▶ The problem
Exclude all pictures, then copy each of the records exactly as written.

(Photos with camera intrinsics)
= Beginning of Section =

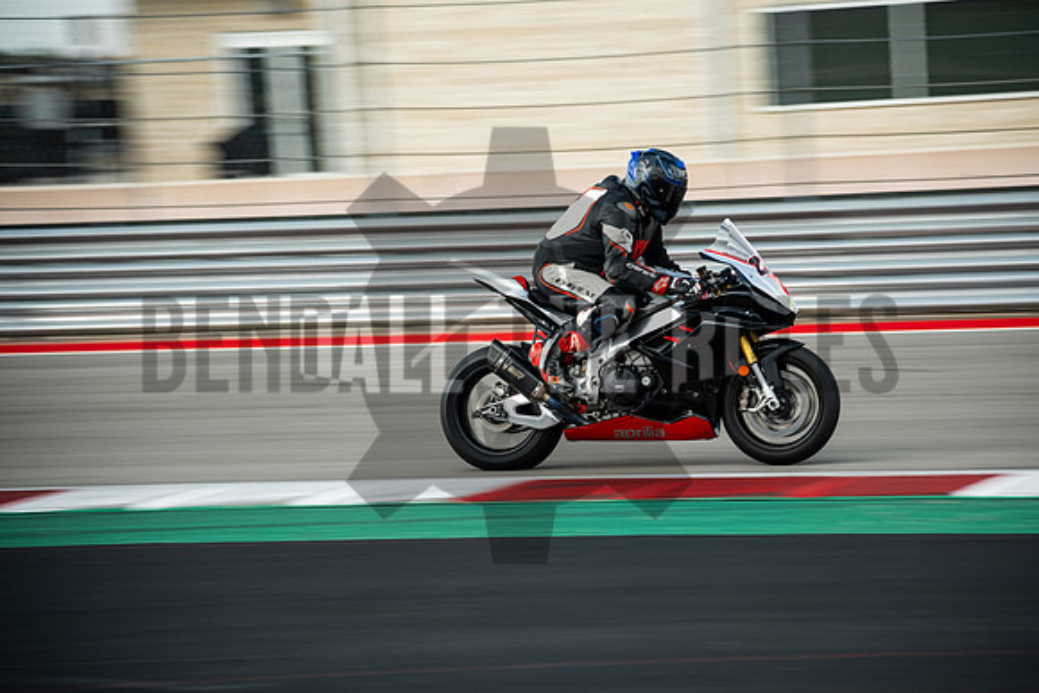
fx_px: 4330
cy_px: 346
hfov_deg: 13.7
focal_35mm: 150
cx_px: 520
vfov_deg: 9.2
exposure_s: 1/200
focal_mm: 100
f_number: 4.5
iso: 160
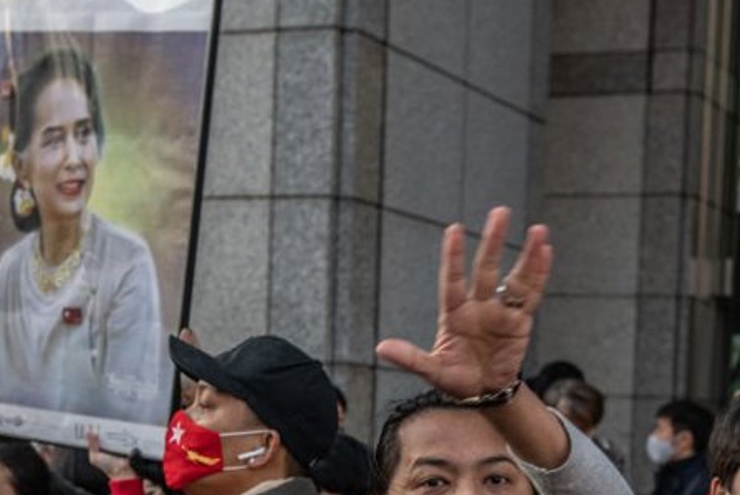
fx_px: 1893
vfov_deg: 14.6
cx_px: 447
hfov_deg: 22.1
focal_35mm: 92
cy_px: 517
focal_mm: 42
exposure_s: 1/1000
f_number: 4.5
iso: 1000
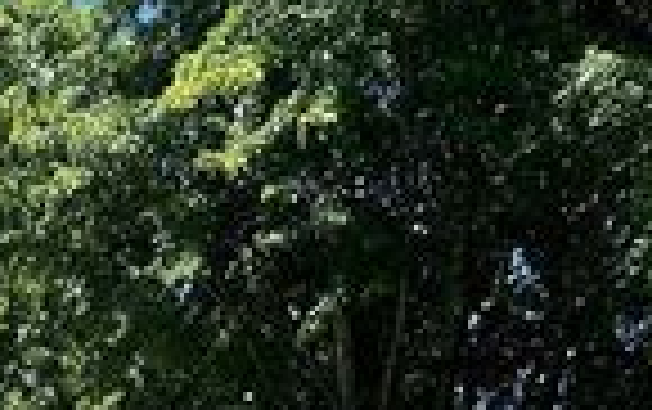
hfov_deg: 20.2
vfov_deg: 12.4
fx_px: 1690
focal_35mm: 95
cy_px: 782
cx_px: -162
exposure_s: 1/2994
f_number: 1.5
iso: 50
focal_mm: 5.7
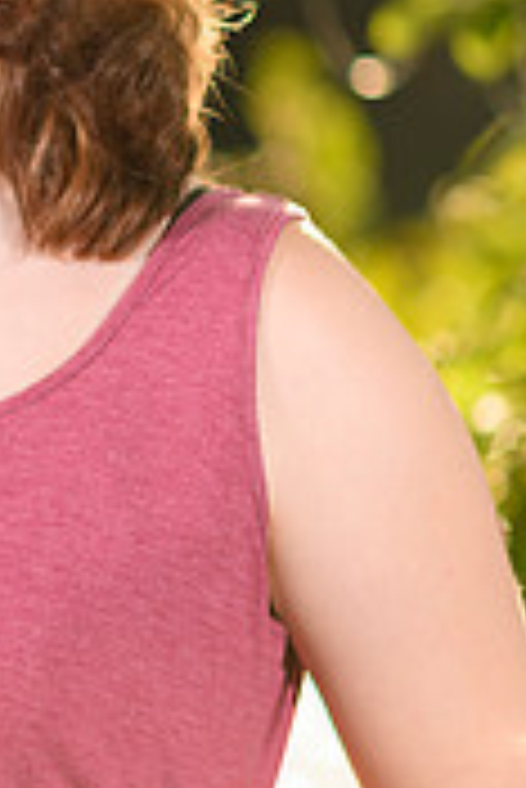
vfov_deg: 9.4
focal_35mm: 218
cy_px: 315
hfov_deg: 6.3
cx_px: -58
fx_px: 4768
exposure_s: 1/1600
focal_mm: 85
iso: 125
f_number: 1.8
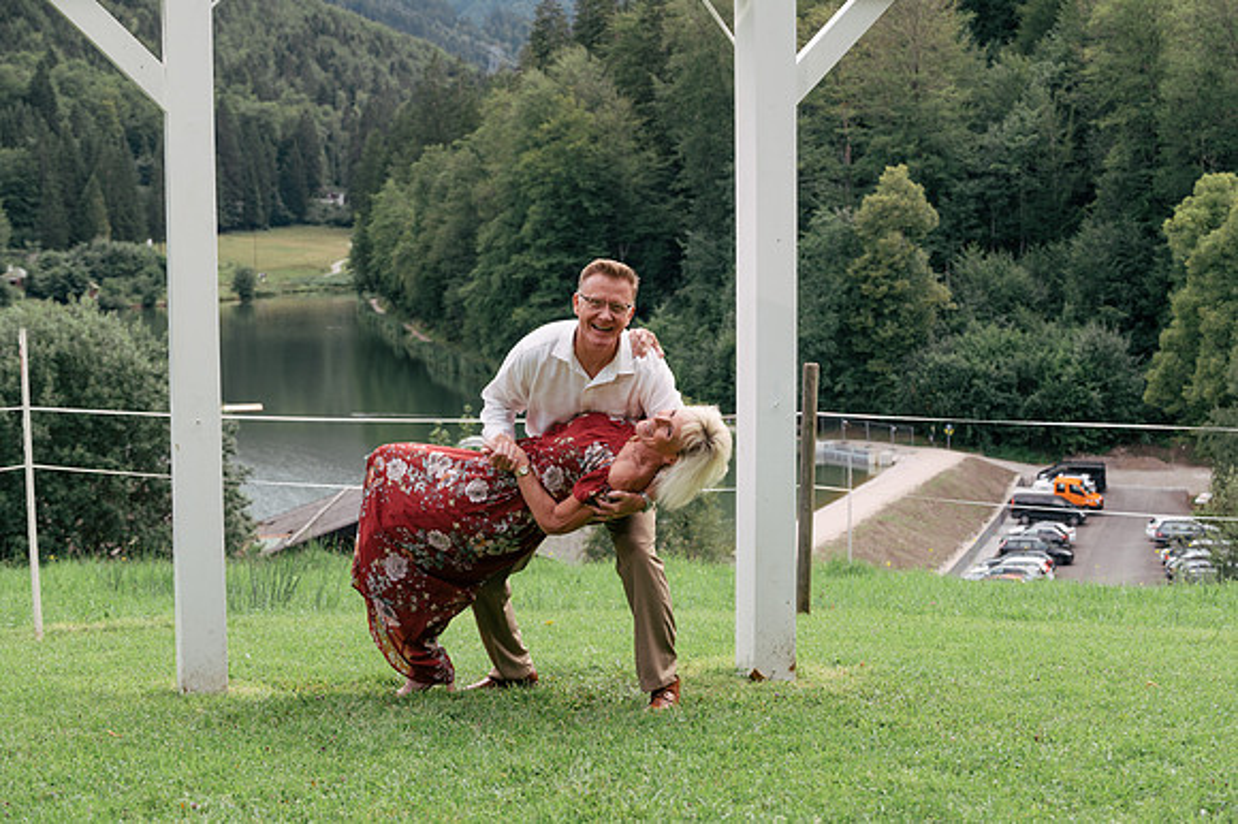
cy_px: 412
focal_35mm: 70
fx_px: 2406
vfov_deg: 19.4
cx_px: 619
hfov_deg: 28.9
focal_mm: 70
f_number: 6.3
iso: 500
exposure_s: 1/250
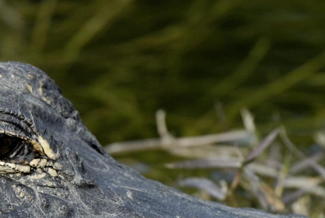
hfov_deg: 1.9
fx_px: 9575
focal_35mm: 1059
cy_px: 292
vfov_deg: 1.3
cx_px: 173
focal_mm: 240
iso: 320
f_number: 6.3
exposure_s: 1/320
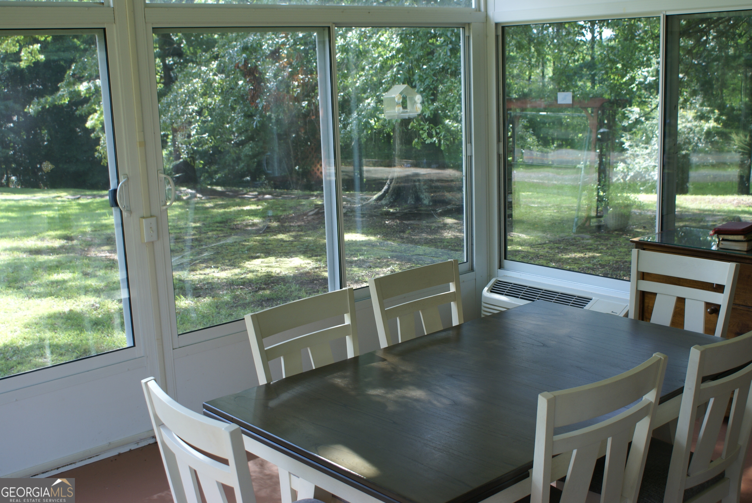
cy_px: 252
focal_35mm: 42
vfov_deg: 32.0
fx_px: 878
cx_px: 376
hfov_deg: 46.4
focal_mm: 28
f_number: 4.5
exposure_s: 1/50
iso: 125
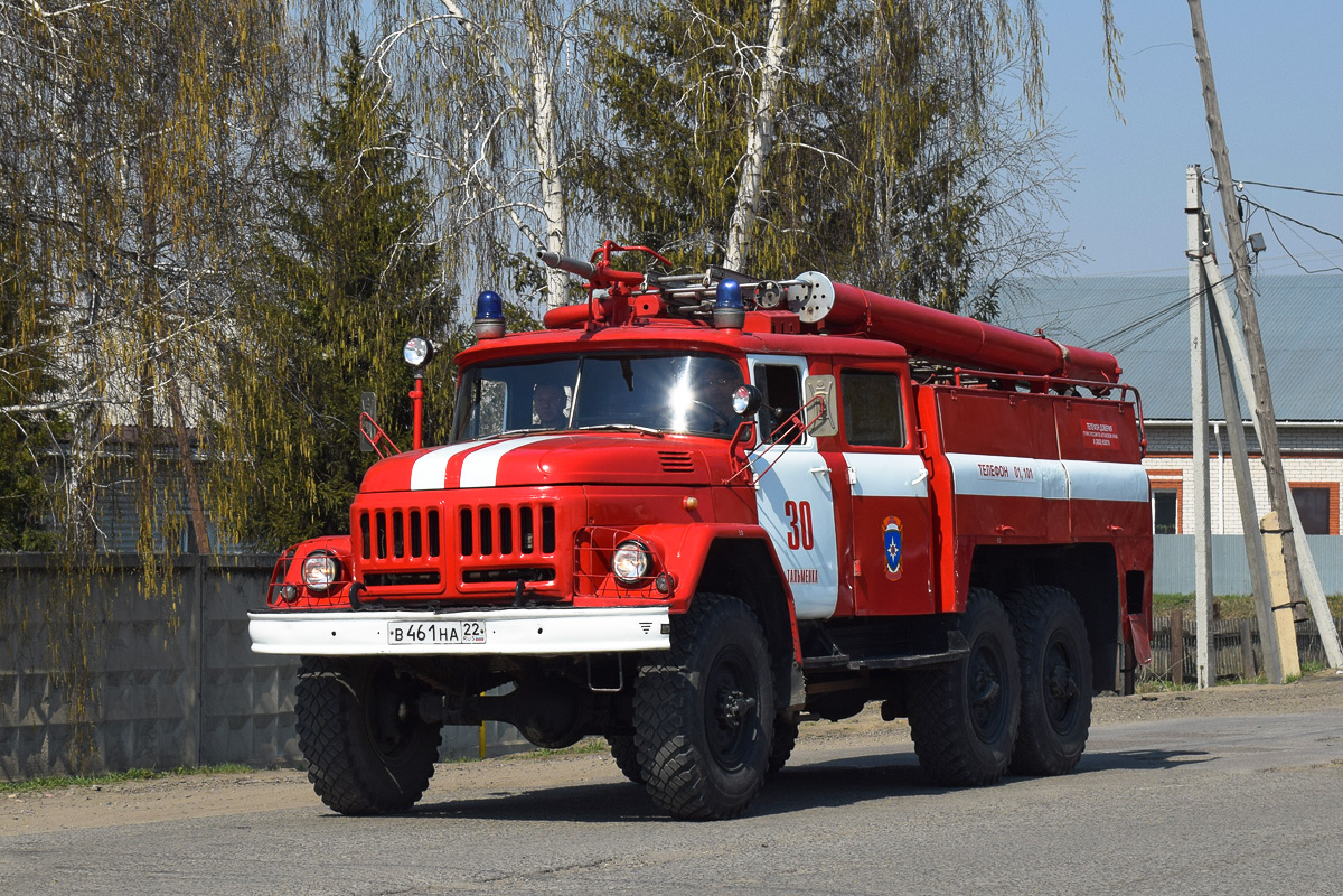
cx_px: 672
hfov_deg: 24.6
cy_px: 448
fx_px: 3077
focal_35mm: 82
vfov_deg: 16.6
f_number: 11
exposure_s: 1/500
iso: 200
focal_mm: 55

= End of Section =

▶ Task output
fx_px: 4330
cy_px: 346
hfov_deg: 13.7
focal_35mm: 150
cx_px: 520
vfov_deg: 9.2
exposure_s: 1/200
focal_mm: 100
f_number: 4.5
iso: 160
fx_px: 1893
vfov_deg: 14.6
cx_px: 447
hfov_deg: 22.1
focal_35mm: 92
cy_px: 517
focal_mm: 42
exposure_s: 1/1000
f_number: 4.5
iso: 1000
hfov_deg: 20.2
vfov_deg: 12.4
fx_px: 1690
focal_35mm: 95
cy_px: 782
cx_px: -162
exposure_s: 1/2994
f_number: 1.5
iso: 50
focal_mm: 5.7
vfov_deg: 9.4
focal_35mm: 218
cy_px: 315
hfov_deg: 6.3
cx_px: -58
fx_px: 4768
exposure_s: 1/1600
focal_mm: 85
iso: 125
f_number: 1.8
cy_px: 412
focal_35mm: 70
fx_px: 2406
vfov_deg: 19.4
cx_px: 619
hfov_deg: 28.9
focal_mm: 70
f_number: 6.3
iso: 500
exposure_s: 1/250
hfov_deg: 1.9
fx_px: 9575
focal_35mm: 1059
cy_px: 292
vfov_deg: 1.3
cx_px: 173
focal_mm: 240
iso: 320
f_number: 6.3
exposure_s: 1/320
cy_px: 252
focal_35mm: 42
vfov_deg: 32.0
fx_px: 878
cx_px: 376
hfov_deg: 46.4
focal_mm: 28
f_number: 4.5
exposure_s: 1/50
iso: 125
cx_px: 672
hfov_deg: 24.6
cy_px: 448
fx_px: 3077
focal_35mm: 82
vfov_deg: 16.6
f_number: 11
exposure_s: 1/500
iso: 200
focal_mm: 55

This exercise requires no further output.